There is no gold standard imaging modality that can distinguish true tissue necrosis from tumour recurrence associated with recurrence (Ullrich et al. 2008). Conventional MRI techniques have limitations when discriminating tumour recurrence and treatment-induced injury. This may become possible with advances in imaging technology such as perfusion-weighted, diffusion-weighted and magnetic resonance spectroscopy (Bobek-Billewicz et al. 2010). Early studies using ¹⁸F-FDG PET reported sensitivities of 81–86 % and specificities of 40–94 % when distinguishing between radiation necrosis and recurrent tumour (Langleben and Segall 2000). Further studies are awaited but co-registration of MRI and amino acid tracers may improve the diagnostic accuracy (Chen 2007; Götz and Grosu 2013).

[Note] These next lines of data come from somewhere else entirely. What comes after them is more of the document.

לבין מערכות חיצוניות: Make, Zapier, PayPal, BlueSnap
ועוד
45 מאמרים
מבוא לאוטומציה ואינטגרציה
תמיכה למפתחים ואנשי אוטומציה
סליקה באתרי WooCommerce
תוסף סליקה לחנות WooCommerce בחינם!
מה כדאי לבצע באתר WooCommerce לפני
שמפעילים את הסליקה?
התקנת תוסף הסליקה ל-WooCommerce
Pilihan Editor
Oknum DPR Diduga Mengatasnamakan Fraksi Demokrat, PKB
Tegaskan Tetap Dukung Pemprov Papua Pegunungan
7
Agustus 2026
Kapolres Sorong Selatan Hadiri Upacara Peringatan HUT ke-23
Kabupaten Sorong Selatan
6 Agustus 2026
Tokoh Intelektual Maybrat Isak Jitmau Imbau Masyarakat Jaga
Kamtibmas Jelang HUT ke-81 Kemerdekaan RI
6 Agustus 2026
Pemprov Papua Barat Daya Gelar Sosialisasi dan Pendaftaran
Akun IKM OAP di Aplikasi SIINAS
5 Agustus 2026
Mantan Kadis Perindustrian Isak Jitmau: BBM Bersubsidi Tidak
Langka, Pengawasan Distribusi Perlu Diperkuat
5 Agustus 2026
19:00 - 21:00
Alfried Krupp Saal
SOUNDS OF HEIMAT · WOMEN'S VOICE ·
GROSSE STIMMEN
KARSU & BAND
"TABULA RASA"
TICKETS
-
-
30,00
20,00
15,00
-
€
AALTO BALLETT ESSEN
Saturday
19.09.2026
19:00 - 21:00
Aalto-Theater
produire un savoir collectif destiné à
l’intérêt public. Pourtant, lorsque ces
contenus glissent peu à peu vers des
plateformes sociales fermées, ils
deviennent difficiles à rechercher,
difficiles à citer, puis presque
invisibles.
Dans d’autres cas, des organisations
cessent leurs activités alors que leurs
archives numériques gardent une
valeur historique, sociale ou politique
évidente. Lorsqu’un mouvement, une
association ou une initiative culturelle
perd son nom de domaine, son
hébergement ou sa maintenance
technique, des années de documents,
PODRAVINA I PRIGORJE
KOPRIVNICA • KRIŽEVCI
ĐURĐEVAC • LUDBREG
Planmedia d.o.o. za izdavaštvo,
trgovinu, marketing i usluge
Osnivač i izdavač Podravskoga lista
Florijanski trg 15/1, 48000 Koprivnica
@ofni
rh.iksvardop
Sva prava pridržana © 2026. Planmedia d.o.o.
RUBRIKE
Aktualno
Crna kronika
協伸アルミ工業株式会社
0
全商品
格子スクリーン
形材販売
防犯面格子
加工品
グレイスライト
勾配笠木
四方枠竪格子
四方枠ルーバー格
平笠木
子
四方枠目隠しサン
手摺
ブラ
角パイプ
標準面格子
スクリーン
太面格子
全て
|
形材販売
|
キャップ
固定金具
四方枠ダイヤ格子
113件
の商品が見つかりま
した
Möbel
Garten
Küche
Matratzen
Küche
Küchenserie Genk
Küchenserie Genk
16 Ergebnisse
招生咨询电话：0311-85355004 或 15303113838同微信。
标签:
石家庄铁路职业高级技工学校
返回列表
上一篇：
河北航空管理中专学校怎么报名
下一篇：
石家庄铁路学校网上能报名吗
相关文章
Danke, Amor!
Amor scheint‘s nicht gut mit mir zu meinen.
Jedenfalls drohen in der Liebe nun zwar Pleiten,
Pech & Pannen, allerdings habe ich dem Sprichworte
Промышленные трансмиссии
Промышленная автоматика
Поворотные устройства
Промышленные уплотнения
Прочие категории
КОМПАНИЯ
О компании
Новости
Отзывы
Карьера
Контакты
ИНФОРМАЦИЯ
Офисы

For many years, the Macdonald criteria developed in 1990 was the gold standard in assessing response to treatment in high-grade gliomas. These criteria were based on two-dimensional tumour measurements and clinical assessments (Macdonald et al. 1990). These criteria focused on the contrast-enhancing lesions only and have limited use to differentiate pseudoprogression from true progression. The new standardised response criteria for glioma clinical trials are the updated Response Assessment Criteria in Neuro-Oncology (RANO) criteria developed in 2010 (Wen et al. 2010). These updated criteria differentiate between measurable and non-measurable lesions on contrast-enhanced CT, MRI T1 post-contrast and T2 imaging. A measurable lesion is defined as a contrast-enhancing lesion with clearly demarcated margins, seen on two or more axial slices with a maximum diameter of at least 10 mm excluding a cystic cavity. Non-measurable lesions are those with cystic or necrotic components or a surgical cavity. For these lesions, the peripheral nodular component is considered measurable. Criteria for progression of disease based on RANO criteria include a 25 % or more increase in enhancing lesions despite increasing steroid dose; a significant increase in non-enhancing T2/FLAIR, not attributable to other causes; any new lesions; and clinical deterioration.

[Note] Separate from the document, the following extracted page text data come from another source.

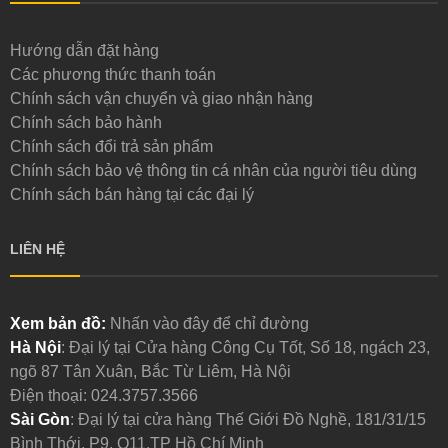
Hướng dẫn đặt hàng
Các phương thức thanh toán
Chính sách vận chuyển và giao nhận hàng
Chính sách bảo hành
Chính sách đổi trả sản phẩm
Chính sách bảo vệ thông tin cá nhân của người tiêu dùng
Chính sách bán hàng tại các đại lý
LIÊN HỆ
Xem bản đồ:
Nhấn vào đây để chỉ đường
Hà Nội
: Đại lý tại Cửa hàng Công Cụ Tốt, Số 18, ngách 23,
ngõ 87 Tân Xuân, Bắc Từ Liêm, Hà Nội
Điện thoại:
024.3757.3566
Sài Gòn
: Đại lý tại cửa hàng Thế Giới Đồ Nghề, 181/31/15
Bình Thới, P9, Q11,TP Hồ Chí Minh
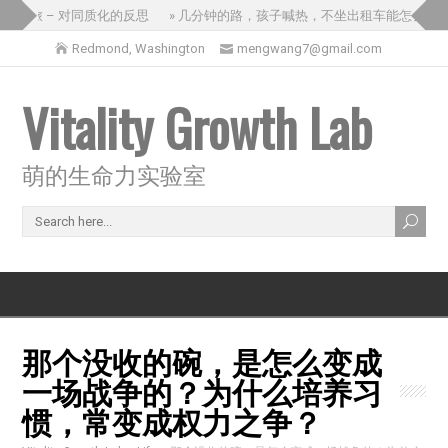
国之旅 – 对同质化的反思
» 几分钟的路，孩子喊热，不坐出租车能怎么办？
Redmond, Washington
mengwang7@gmail.com
Vitality Growth Lab
萌的生命力实验室
那个没收的碗，是怎么变成
一场战争的？为什么培养习
惯，常变成权力之争？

The diagnosis of true tumour progression can be difficult as approximately 20–30 % of patients may develop pseudoprogression after concurrent chemoradiotherapy (Brandsma et al. 2008). Pseudoprogression is a manifestation of treatment-related effects and is more likely in MGMT-methylated glioblastoma patients. Newer imaging techniques have been developed which may also aid in the differentiation between early tumour progression and pseudoprogression. Perfusion MRI imaging measuring cerebral blood volume changes may predict early tumour progression as true tumour progression manifests as an increase in relative cerebral blood volume (rCBV), and radionecrosis more likely manifests with a relative decrease in rCBV (Surapaneni et al. 2015). Additionally, diffusion-weighted MRI imaging and apparent diffusion coefficient maps may also predict early tumour progression as true progression is more likely correlated with low ADC values (Chu et al. 2013).